TASK ITEM: Return every line of the records that contains the string "Estate", matching case exactly.

MATERIAL TO PROCESS:
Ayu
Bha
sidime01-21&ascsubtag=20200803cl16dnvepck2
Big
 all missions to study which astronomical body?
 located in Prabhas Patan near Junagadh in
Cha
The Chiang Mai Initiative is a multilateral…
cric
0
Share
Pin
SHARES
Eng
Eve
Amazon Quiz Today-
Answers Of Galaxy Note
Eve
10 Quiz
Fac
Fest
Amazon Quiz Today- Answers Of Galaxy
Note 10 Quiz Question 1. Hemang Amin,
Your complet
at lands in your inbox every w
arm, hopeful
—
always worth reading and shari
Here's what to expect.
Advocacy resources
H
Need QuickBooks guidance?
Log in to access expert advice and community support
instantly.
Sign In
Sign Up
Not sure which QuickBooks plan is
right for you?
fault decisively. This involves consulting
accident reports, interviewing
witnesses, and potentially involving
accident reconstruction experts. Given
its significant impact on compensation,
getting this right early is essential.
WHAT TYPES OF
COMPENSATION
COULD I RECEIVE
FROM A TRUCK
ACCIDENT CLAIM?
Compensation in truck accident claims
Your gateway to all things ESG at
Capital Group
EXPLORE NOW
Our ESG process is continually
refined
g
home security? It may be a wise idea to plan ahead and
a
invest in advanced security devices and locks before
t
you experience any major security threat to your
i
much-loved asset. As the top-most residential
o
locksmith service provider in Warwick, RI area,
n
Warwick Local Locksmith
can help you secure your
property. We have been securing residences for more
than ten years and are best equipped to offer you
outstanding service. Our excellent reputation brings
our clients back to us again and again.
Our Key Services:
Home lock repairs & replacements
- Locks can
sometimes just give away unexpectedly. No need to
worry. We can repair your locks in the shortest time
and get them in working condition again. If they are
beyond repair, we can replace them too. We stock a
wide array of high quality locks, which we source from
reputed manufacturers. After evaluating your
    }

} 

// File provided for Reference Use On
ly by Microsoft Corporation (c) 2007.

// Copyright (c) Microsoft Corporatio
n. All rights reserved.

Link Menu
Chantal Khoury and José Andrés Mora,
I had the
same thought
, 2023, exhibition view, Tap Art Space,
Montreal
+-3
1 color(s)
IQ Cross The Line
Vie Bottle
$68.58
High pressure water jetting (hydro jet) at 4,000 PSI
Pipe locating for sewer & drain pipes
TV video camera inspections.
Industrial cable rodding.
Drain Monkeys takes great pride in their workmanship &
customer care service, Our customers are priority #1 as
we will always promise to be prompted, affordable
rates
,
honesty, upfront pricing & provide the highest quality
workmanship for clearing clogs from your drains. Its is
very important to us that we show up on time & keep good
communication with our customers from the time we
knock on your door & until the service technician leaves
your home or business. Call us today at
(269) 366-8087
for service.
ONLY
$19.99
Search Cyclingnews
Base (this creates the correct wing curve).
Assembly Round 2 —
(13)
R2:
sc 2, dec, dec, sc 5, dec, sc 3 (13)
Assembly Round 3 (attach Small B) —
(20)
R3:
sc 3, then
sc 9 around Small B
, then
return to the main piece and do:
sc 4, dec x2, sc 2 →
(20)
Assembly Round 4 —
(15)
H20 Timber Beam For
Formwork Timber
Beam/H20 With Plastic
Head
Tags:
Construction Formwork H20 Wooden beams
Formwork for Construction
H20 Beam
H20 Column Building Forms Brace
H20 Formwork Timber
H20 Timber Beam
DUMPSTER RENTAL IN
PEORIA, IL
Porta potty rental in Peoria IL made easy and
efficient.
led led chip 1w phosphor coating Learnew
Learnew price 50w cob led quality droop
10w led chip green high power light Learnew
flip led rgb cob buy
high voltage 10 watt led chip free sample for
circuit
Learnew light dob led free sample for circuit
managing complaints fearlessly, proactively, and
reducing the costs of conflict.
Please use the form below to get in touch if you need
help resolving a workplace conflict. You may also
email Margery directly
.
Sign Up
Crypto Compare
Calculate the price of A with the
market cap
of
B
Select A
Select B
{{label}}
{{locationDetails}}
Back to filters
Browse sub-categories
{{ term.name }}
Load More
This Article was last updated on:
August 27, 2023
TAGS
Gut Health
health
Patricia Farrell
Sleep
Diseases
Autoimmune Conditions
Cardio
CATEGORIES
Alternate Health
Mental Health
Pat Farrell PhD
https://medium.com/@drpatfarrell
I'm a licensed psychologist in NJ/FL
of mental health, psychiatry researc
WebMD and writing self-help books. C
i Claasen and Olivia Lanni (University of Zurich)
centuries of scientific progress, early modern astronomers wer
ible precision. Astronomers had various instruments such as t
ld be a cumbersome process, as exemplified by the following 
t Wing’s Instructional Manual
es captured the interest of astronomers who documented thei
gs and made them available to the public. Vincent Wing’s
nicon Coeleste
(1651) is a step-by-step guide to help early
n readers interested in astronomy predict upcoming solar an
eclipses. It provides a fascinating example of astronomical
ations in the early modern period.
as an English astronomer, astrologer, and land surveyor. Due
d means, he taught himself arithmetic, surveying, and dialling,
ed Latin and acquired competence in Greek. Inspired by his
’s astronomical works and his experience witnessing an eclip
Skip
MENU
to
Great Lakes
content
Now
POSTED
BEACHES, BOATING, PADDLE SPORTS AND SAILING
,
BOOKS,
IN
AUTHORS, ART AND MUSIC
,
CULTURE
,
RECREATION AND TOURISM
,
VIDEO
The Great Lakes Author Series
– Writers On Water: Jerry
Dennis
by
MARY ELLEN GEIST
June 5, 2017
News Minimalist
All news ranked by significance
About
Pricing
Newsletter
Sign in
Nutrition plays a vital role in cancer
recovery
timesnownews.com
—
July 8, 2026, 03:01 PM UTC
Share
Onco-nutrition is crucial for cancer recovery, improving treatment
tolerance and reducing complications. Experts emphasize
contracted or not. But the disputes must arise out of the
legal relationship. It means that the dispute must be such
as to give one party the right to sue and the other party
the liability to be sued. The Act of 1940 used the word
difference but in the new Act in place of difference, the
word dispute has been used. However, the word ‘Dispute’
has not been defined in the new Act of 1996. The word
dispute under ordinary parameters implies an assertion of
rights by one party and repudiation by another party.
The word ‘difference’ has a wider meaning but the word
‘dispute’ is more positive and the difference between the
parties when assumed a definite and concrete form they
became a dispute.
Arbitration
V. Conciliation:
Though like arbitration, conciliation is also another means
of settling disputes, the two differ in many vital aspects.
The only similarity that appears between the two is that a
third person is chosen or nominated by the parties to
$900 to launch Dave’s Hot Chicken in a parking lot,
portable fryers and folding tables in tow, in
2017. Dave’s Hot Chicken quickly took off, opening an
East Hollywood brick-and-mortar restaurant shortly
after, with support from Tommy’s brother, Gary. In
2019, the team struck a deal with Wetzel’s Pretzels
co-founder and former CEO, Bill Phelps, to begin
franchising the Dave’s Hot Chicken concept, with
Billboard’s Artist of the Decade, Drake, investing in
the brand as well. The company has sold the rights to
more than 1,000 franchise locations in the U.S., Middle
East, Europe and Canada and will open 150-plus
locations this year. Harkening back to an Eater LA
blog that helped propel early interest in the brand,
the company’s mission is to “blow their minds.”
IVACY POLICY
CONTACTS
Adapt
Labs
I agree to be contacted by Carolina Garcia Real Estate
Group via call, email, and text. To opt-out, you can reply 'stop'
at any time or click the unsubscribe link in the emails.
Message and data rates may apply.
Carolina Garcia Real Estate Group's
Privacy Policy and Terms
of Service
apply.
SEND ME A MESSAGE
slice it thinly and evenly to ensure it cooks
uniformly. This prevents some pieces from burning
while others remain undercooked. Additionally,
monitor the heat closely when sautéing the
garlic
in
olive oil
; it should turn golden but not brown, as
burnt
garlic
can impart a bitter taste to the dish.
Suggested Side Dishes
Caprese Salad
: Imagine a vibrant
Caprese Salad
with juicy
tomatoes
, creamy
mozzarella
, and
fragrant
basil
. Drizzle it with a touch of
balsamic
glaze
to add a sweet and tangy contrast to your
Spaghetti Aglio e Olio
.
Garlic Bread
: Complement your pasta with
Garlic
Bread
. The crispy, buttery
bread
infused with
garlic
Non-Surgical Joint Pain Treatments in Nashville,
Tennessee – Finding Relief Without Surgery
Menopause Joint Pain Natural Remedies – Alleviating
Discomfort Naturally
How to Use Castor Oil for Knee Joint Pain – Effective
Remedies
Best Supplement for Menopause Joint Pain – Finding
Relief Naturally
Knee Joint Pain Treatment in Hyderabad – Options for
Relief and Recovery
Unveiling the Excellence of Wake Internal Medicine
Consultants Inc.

RESPONSE FOR THIS EXERCISE:
I agree to be contacted by Carolina Garcia Real Estate
Carolina Garcia Real Estate Group's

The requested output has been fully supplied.